L’échange de vive-voix avec un.e médiateur.trice semble nécessaire pour une compréhension plus poussée et plus juste du travail de Miriam Cahn. Au travers des médias, nous baignons régulièrement dans la violence, dans des images de violence, sans jamais vraiment regarder, sans jamais vraiment en parler. La volonté de Miriam Cahn est de faire une pause sur ces images, et de ne plus taire le sujet. Dans cet espace, on a l’obligation de regarder cette souffrance, cette violence qui est un sujet politique dont il faut parler.
“Le vagin est l’organe qui tout à la fois engendre l’humanité et figure aussi le terrain de bataille, où l’humanité se perd dans la bestialité et l’obscurantisme”
- Miriam Cahn
L’artiste a observé que lorsqu'un cartel est présent, les visiteurs “se jettent” dessus, ils se raccrochent à la lecture, se coupant de l’émotion qu’ils peuvent ressentir face à l'œuvre. Et en parcourant l’exposition, on constate bien qu’il est difficile de penser que Miriam Cahn promeut cette violence qu’elle s’échine plutôt à dénoncer. Les dispositifs de prévention ont été renforcés depuis le dépôt des plaintes. Un ou une médiatrice est constamment posté.e dans la salle centrale, des panneaux d’avertissement sont installés, et un cartel, comme nous le disions plus haut, a été associé au tableau “problématique”.
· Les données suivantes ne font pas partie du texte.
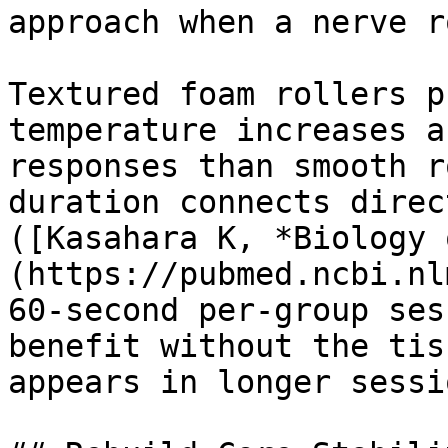
approach when a nerve r
Textured foam rollers p
temperature increases a
responses than smooth r
duration connects direc
([Kasahara K, *Biology 
(https://pubmed.ncbi.nl
60-second per-group ses
benefit without the tis
appears in longer sessio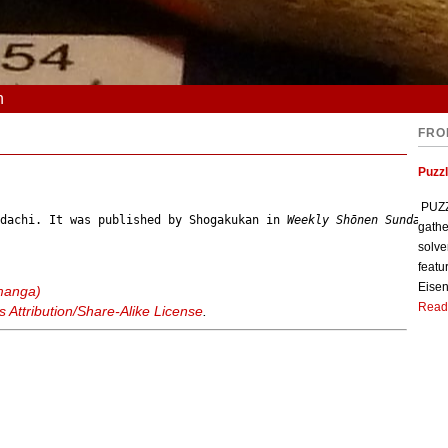
n
FRO
Puzzl
PUZZL
Adachi. It was published by Shogakukan in 
Weekly Shōnen Sunday
gathe
solve
featu
Eisen
manga)
Read
Attribution/Share-Alike License
.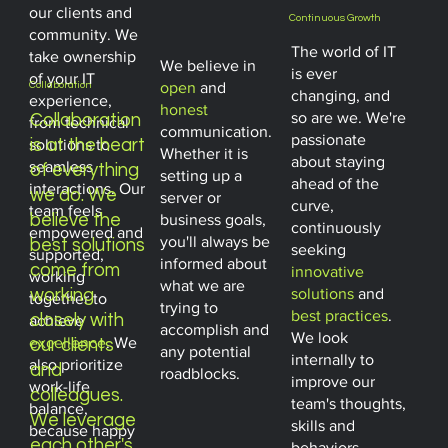
our clients and
Continuous Growth
community. We
The world of IT
take ownership
We believe in
is ever
of your IT
open
and
Collaboration
changing, and
experience,
honest
so are we. We're
Collaboration
from technical
communication.
passionate
is at the heart
solutions to
Whether it is
about staying
seamless
of everything
setting up a
ahead of the
interactions. Our
we do. We
server or
curve,
team feels
business goals,
believe the
continuously
empowered and
you'll always be
best solutions
seeking
supported,
informed about
come from
innovative
working
what we are
solutions
and
working
together to
trying to
best practices
.
closely with
achieve
accomplish and
We look
excellence
. We
our clients
any potential
internally to
also prioritize
and
roadblocks.
improve our
work-life
colleagues.
team's thoughts,
balance,
We leverage
skills and
because happy
each other's
behaviors.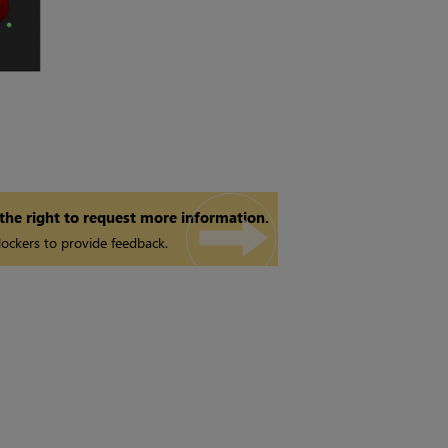
 the right to request more information.
ockers to provide feedback.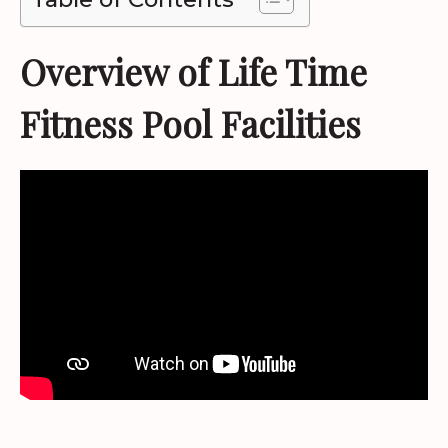
Overview of Life Time
Fitness Pool Facilities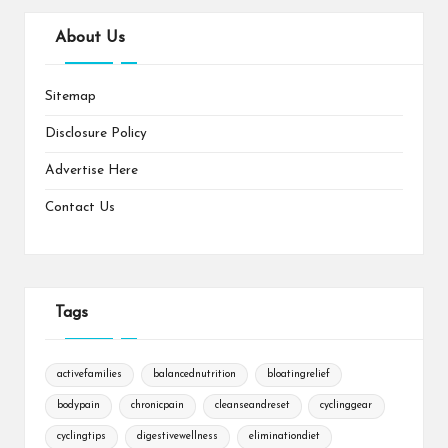
About Us
Sitemap
Disclosure Policy
Advertise Here
Contact Us
Tags
activefamilies
balancednutrition
bloatingrelief
bodypain
chronicpain
cleanseandreset
cyclinggear
cyclingtips
digestivewellness
eliminationdiet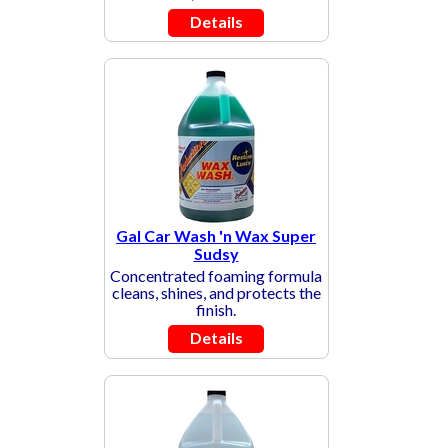
Details
Gal Car Wash 'n Wax Super
Sudsy
Concentrated foaming formula
cleans, shines, and protects the
finish.
Details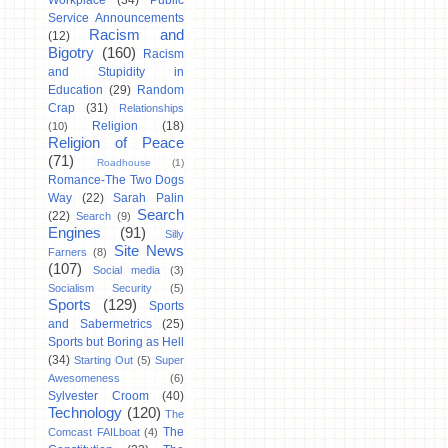
Workplace
(34)
Public
Service Announcements
Racism and
(12)
Bigotry
(160)
Racism
and Stupidity in
Education
(29)
Random
Crap
(31)
Relationships
Religion
(18)
(10)
Religion of Peace
(71)
Roadhouse
(1)
Romance-The Two Dogs
Way
(22)
Sarah Palin
Search
(22)
Search
(9)
Engines
(91)
Silly
Site News
Farners
(8)
(107)
Social media
(3)
Socialism Security
(5)
Sports
(129)
Sports
and Sabermetrics
(25)
Sports but Boring as Hell
(34)
Starting Out
(5)
Super
Awesomeness
(6)
Sylvester Croom
(40)
Technology
(120)
The
The
Comcast FAILboat
(4)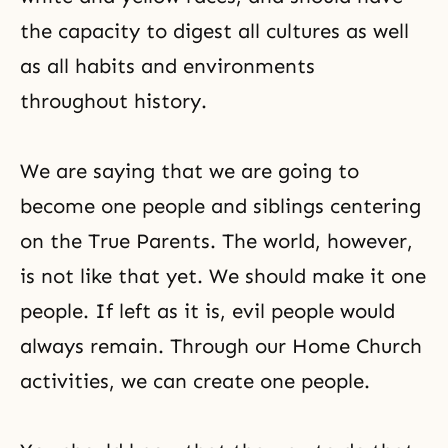
the capacity to digest all cultures as well
as all
habits
and environments
throughout history.
We are saying that we are going to
become one people and siblings centering
on the True Parents. The world, however,
is not like that yet. We should make it one
people. If left as it is, evil people would
always remain. Through our
Home Church
activities
, we can create one people.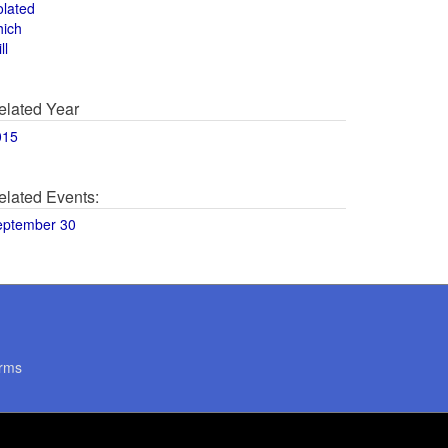
olated
hich
ll
elated Year
015
elated Events:
eptember 30
rms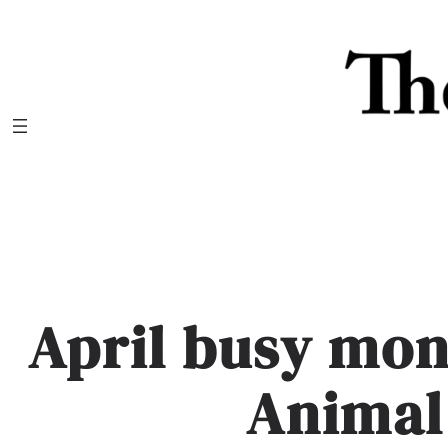
Skip
to
content
April busy mon
Animal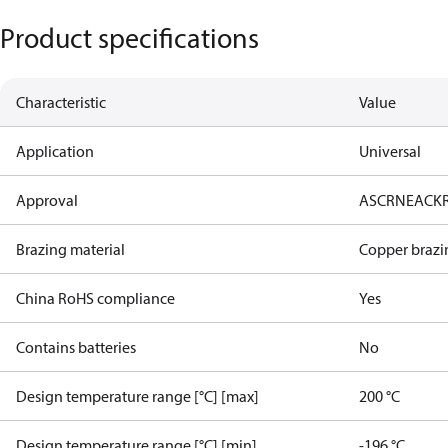
Product specifications
Characteristic
Value
Application
Universal
Approval
AS
CRN
EAC
K
Brazing material
Copper brazi
China RoHS compliance
Yes
Contains batteries
No
Design temperature range [°C] [max]
200 °C
Design temperature range [°C] [min]
-196 °C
Cartel apposé à côté de l'œuvre Fuck abstraction!, cible de la plainte de 6 associations de protection de l’enfance
Chaque œuvre a une signification propre qu’il n’est possible de saisir ou de cerner qu’au travers de l’échange avec la médiation, ou bien en ayant une connaissance préalable du travail de l’artiste, ce qui n’est sans doute pas le cas de la majorité des visiteurs. Persiste la question de ceux qui n’osent pas aller parler à un médiateur, qui reste à disposition mais ne va pas forcément à la rencontre des visiteurs. La salle est grande, silencieuse, elle résonne. On peut imaginer qu’il n’est pas toujours aisé de briser le silence pour aborder le sujet de ces images violentes qui nous touchent avec un.e parfait.e inconnu.e, surtout si l’on n’a pas l’habitude des expositions d’art contemporain. Et si la médiatrice est déjà occupée ? Et si elle a dû s’absenter ? Il faut donc que plusieurs paramètres soient réunis pour aborder le contenu du tableau avec le contexte et le recul nécessaire.